שְׁלֹשִׁים וְשִׁשָּׁה מְזַכִּין וּשְׁלֹשִׁים וַחֲמִשָּׁה מְחַיְּיבִין – זַכַּאי. שְׁלֹשִׁים וְשִׁשָּׁה מְחַיְּיבִין וּשְׁלֹשִׁים וַחֲמִשָּׁה מְזַכִּין – דָּנִין אֵלּוּ כְּנֶגֶד אֵלּוּ, עַד שֶׁיִּרְאֶה אֶחָד מִן הַמְחַיְּיבִין דִּבְרֵי הַמְזַכִּין.
À ce stade, si trente-six juges acquittent et trente-cinq juges estiment qu’il est coupable, il est acquitté. Si trente-six juges estiment qu’il est coupable et trente-cinq juges acquittent, ils continuent à délibérer sur l’affaire, ces juges contre ces autres juges, jusqu’à ce que l’un de ceux qui l’estiment coupable voie la validité des déclarations de ceux qui acquittent et change de position, car le tribunal ne condamne pas un accusé à mort à une majorité d’un seul juge.
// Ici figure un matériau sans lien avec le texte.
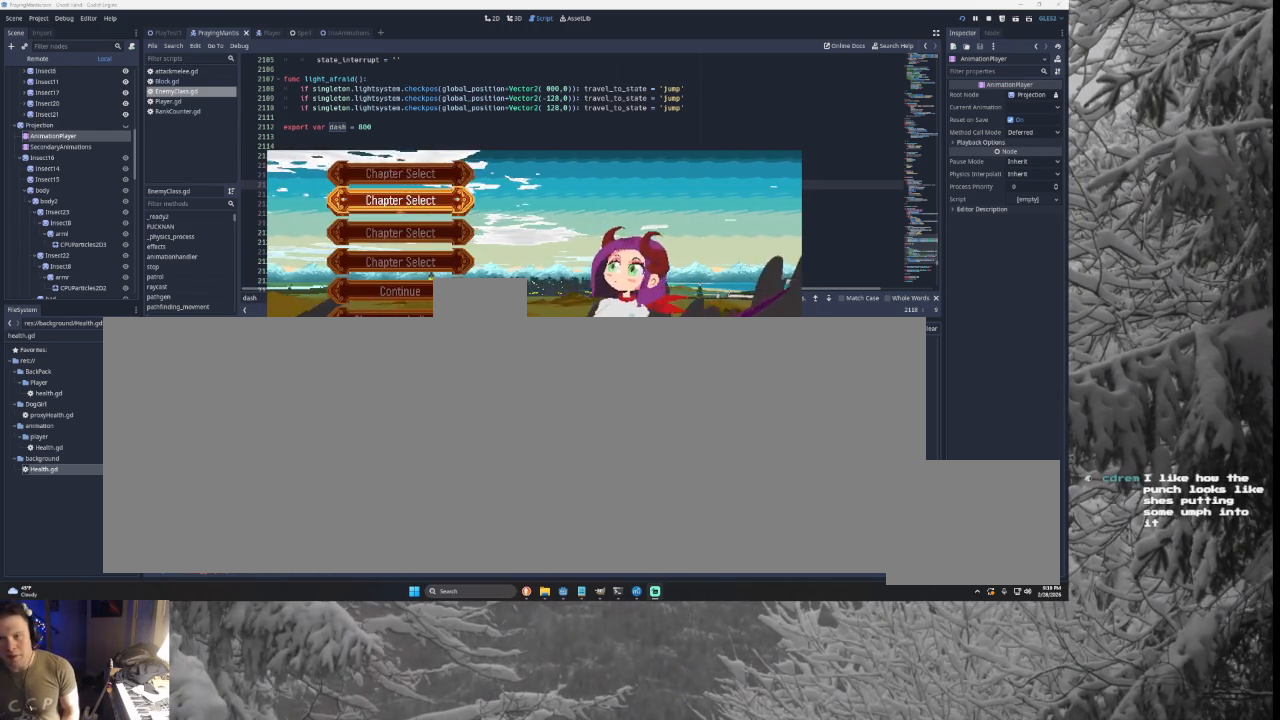
{"buttons": [], "left_stick": "center", "right_stick": "center", "events": [[167, "SQUARE", "up"], [433, "left_stick", "up"], [500, "left_stick", "center"]]}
גְּמָ׳ מְנָא הָנֵי מִילֵּי? אָמַר רַב יְהוּדָה: דְּאָמַר קְרָא ״וְדָרַשְׁתָּ וְחָקַרְתָּ וְשָׁאַלְתָּ הֵיטֵב״, וְאוֹמֵר ״וְהֻגַּד לְךָ וְשָׁמָעְתָּ וְדָרַשְׁתָּ הֵיטֵב״, וְאוֹמֵר ״וְדָרְשׁוּ הַשּׁוֹפְטִים הֵיטֵב״.
GUEMARA : La Guemara demande : D’où ces éléments sont-ils dérivés ? Quelle est la source de ces sept interrogatoires ? Rav Yehouda dit : C’est comme le verset l’énonce au sujet d’une ville idolâtre : « Tu enquêteras, tu examineras et tu questionneras avec diligence » (Deutéronome 13:15) ; et il énonce au sujet de celui qui adore des idoles : « Si cela t’est rapporté, que tu l’entends et que tu enquêtes avec diligence » (Deutéronome 17:4) ; et il énonce au sujet des témoins comploteurs : « Et les juges enquêteront avec diligence » (Deutéronome 19:18). Pris ensemble, ces versets font allusion à sept interrogatoires, par chaque occurrence des termes enquêter, examiner et avec diligence.